My review unit had 6GB RAM and 128GB of internal storage. There’s a MicroSD card slot that lets you add more storage (up to 512GB) if you need it. Samsung is also selling the Galaxy A9 with 8GB RAM, but that variant will cost more.
Battery life was great in my week-long testing. The 3800mAh battery lasted around a day and a half on a single charge, which is pretty good. I used the Galaxy A9 on a daily basis to browse the web, using apps and playing games while commuting in the metro, watching 60 minutes of Amazon Prime Video, listening to music and taking pictures. The USB Type-C port does allow for fast charging, but not wireless charging.
The Galaxy A9 ships with Android 8.1 Oreo, which is disappointing. Even though Samsung plans to roll out the One UI (based on Android 9.0 Pie) for the Galaxy S9 and Note 9 in January 2019, there is no indication when will the Galaxy A9 get the newest update.
For now, Samsung’s so-called ‘Experience UI’ is a mess. You will notice a lot of preloaded apps and duplicate apps. Bixby, of course, is also pre-installed, and Samsung claims that its AI assistant has been improved a lot. I don’t agree, though, and found it lacking compared to Google Assistant. Call quality was excellent, as was the Galaxy A9’s reception. Speaker quality was surprisingly great, though it lacks bass at higher levels.
Samsung Galaxy A9 (2018) review: Camera
So what’s it like to use a phone with a quad-camera setup? This is what I learned using the Galaxy A9.
Let’s check the specifications. The top camera is an ultra-wide 8MP unit with an aperture of f/2.4. This camera gives you a 120-degree viewing angle in a single frame. The next camera is a 10MP f/2.4 aperture telephoto lens with 2x optical zoom.
The third one is the main 24MP camera with an f/1.7 aperture sensor. The fourth lens is the new 5MP “live focus” depth camera with an aperture of f/2.2. In the front, there is a 24MP camera for taking selfies and video calling.
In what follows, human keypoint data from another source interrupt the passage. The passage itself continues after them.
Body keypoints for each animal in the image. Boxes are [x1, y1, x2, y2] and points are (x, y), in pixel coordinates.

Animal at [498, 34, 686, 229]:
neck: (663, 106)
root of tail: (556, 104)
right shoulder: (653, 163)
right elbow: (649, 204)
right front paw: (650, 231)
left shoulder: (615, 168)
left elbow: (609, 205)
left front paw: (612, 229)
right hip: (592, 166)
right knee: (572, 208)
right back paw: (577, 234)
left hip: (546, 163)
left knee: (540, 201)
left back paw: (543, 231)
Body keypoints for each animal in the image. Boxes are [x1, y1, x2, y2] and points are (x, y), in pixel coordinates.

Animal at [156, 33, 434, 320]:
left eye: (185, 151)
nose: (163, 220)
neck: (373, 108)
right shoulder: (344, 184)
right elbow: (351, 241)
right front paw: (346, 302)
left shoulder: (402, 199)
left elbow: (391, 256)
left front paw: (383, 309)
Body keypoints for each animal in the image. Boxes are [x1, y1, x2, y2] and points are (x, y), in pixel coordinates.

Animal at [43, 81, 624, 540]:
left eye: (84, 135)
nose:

How’s the experience? Performance is good, but it still isn’t as exceptional as its rivals. Photos are detailed and colourful, especially in good light. Let’s put in this way: the Galaxy A9 is a fantastic camera in bright sunlight.
Let’s take the photo of Delhi’s iconic Jama Masjid in consideration. Here’s the original shot below, just resized for the web. It is well exposed (I didn’t adjust this at all). It’s sharp. The colours look great.
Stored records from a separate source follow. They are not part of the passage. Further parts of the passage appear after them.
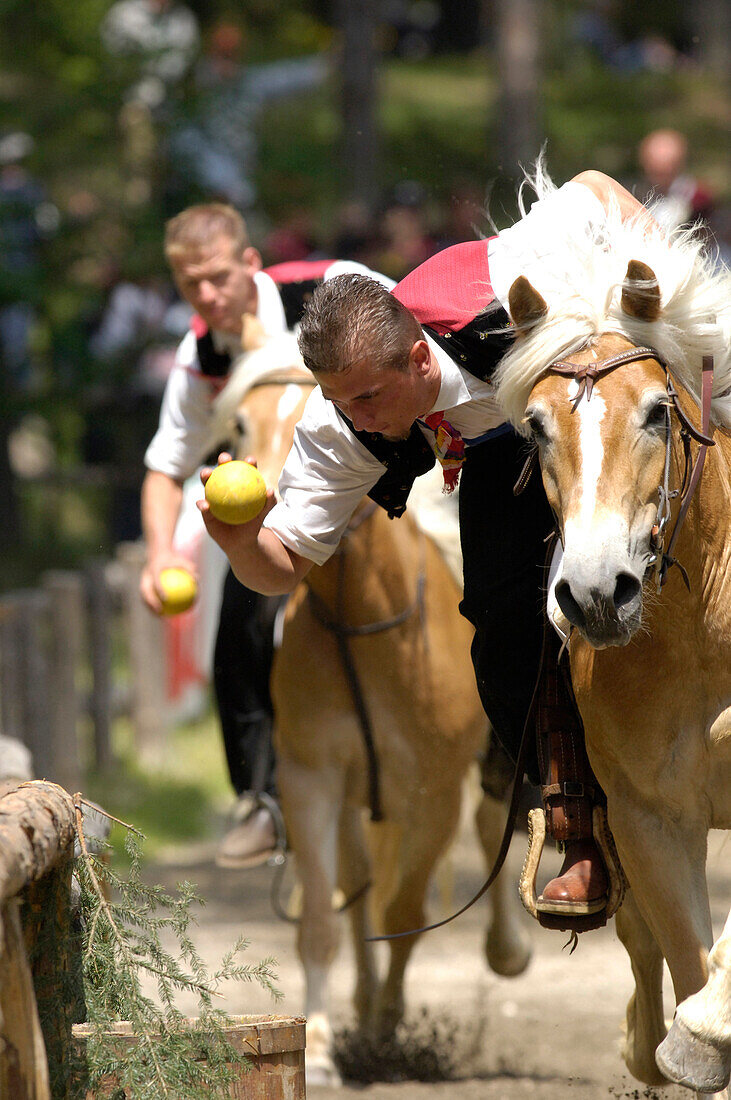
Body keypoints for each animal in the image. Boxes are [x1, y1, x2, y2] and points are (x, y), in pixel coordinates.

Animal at [211, 330, 529, 1086]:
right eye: (240, 429)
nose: (276, 513)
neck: (365, 620)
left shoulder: (433, 792)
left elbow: (407, 907)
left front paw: (386, 1030)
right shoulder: (312, 780)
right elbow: (324, 924)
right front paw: (325, 1045)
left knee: (491, 820)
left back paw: (504, 950)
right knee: (356, 889)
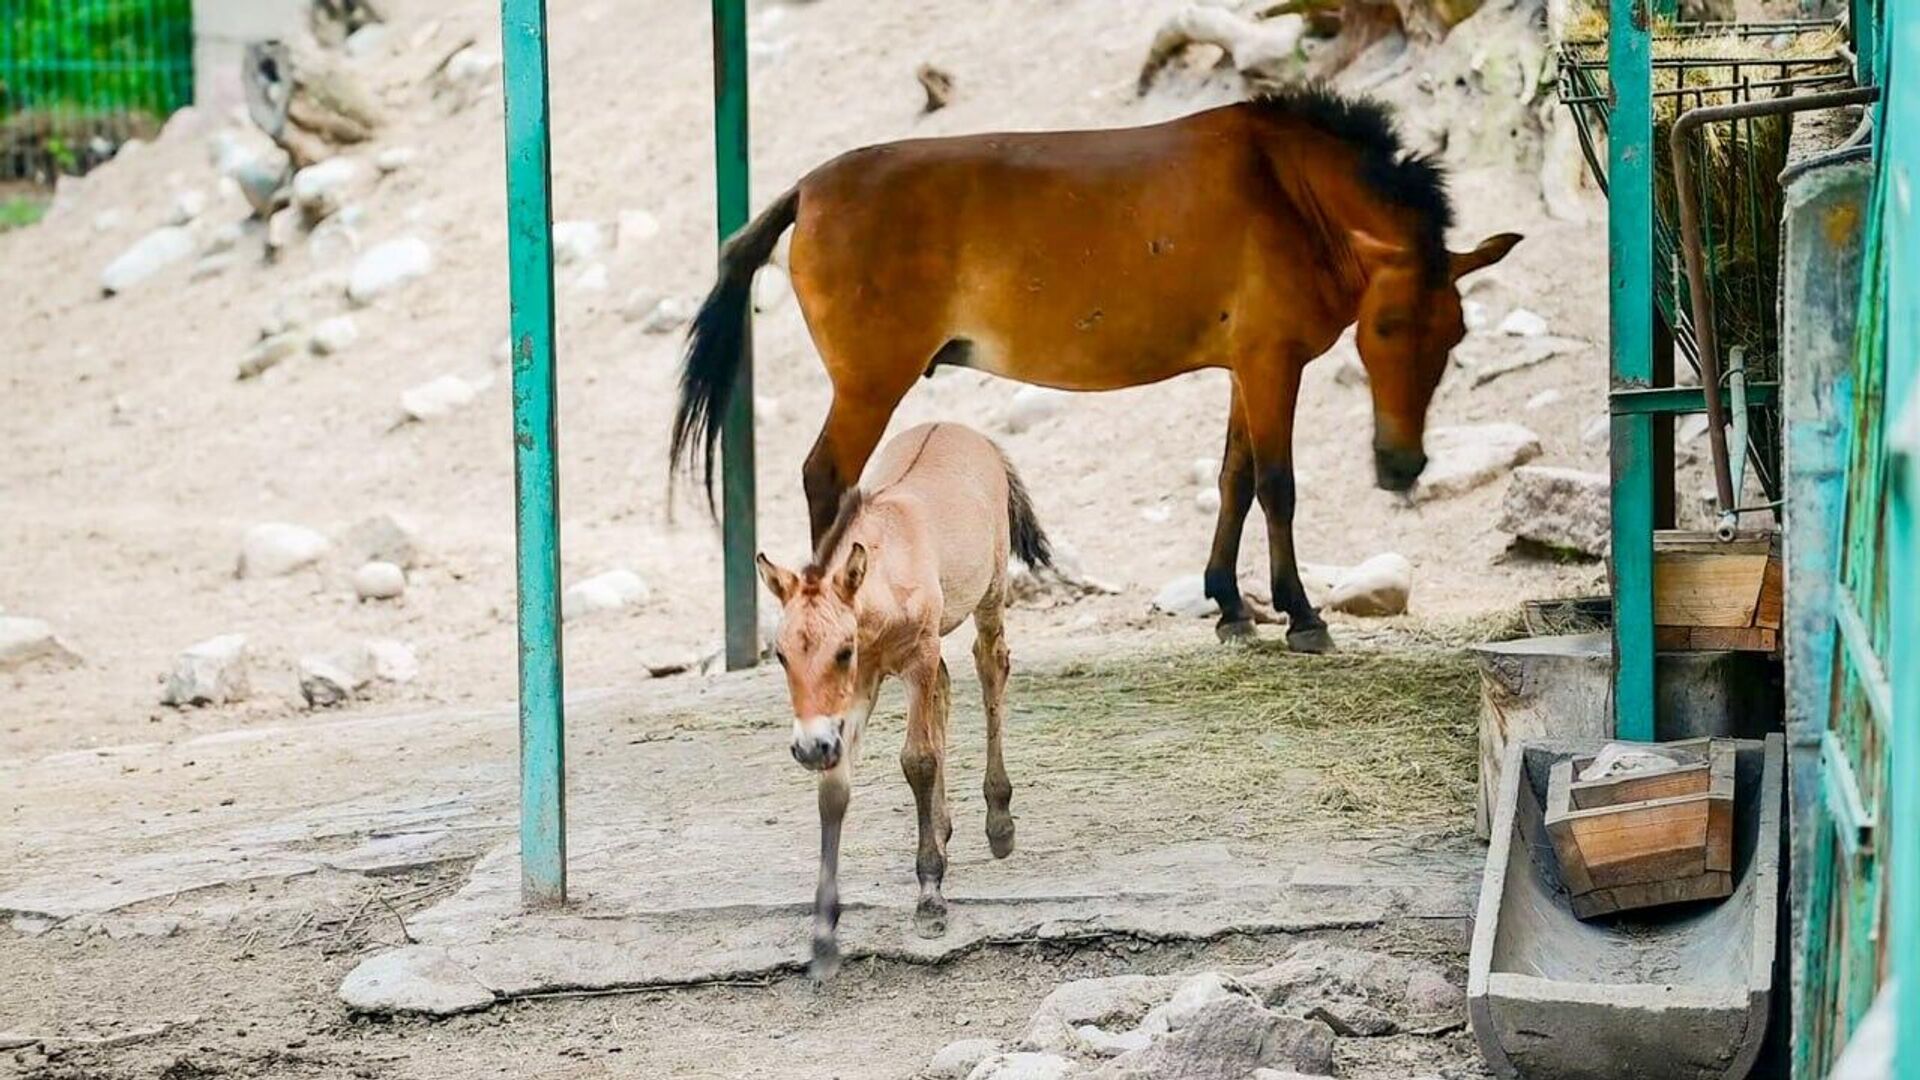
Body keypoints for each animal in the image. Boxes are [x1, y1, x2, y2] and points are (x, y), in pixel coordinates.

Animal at [673, 86, 1520, 653]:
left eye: (1455, 334)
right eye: (1386, 326)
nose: (1403, 466)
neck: (1287, 187)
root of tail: (808, 189)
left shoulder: (1245, 370)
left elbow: (1235, 480)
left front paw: (1230, 605)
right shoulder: (1273, 365)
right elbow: (1277, 486)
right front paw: (1301, 614)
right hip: (870, 385)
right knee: (827, 477)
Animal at [754, 422, 1051, 979]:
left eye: (842, 651)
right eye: (780, 655)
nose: (807, 747)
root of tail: (970, 433)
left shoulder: (912, 659)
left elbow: (918, 759)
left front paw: (930, 897)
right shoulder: (860, 690)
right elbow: (836, 788)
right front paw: (823, 935)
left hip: (989, 595)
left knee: (990, 668)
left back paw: (999, 822)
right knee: (947, 690)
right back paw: (945, 827)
However, the Galaxy A9 doesn’t live up to the promise when performing in low light. The sensor can’t cope in extreme darkness or even during the dusk. That’s disappointing, and it puts the A9’s camera in a negative territory. I have also noticed that one cannot use all four at the same time. So yes, each camera actually plays a specific role and works independently.
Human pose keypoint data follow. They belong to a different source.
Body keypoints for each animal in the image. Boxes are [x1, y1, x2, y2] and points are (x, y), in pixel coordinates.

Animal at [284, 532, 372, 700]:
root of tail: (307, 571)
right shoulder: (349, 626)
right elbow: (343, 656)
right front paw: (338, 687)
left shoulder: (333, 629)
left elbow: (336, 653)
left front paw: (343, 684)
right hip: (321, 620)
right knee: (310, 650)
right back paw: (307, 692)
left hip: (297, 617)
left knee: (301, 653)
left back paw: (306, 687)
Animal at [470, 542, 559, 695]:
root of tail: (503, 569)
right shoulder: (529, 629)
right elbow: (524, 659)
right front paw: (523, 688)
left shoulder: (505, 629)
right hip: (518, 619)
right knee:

One thing that the Galaxy A9 does well is the way it captures ultra-wide angle shots. It adds a new perspective to a scene which isn’t possible to capture from the standard smartphone camera. Here’s the original shot (only resized for web).
The telephoto camera isn’t such a great success either. The 2x optical zoom wasn’t very good when it came to zooming in on a subject.
I have extensively used the depth-sensing camera, and found it unimpressive. The edges looked very artificial. Pictures looked fine on the phone, but viewed at full resolution on a PC, the images lost their crisp detail. The photos of the flowers above were taken in the Live or the Bokeh mode.
On the front, you have a 24MP camera for taking selfies and video calling. The front-facing camera produces good shots, although it wasn’t quite as good as the competition at preserving fine details.
Samsung Galaxy A9 (2018) review: Final verdict
As I have used the Galaxy A9 for a week and where general performance, build quality and overall experience is excellent. The SAMOLED display is something rivals cannot match in this segment. Then there’s the idea of having a phone four cameras on the back, which is thought-provoking. We have to give full credit to Samsung for this.
But being first to the market doesn’t always mean everything is perfect. The same can be said about the Galaxy A9. While the camera performance in good lighting was great, in low-light it struggles. In fact, what should be Galaxy A9’s strength is its biggest disappointment.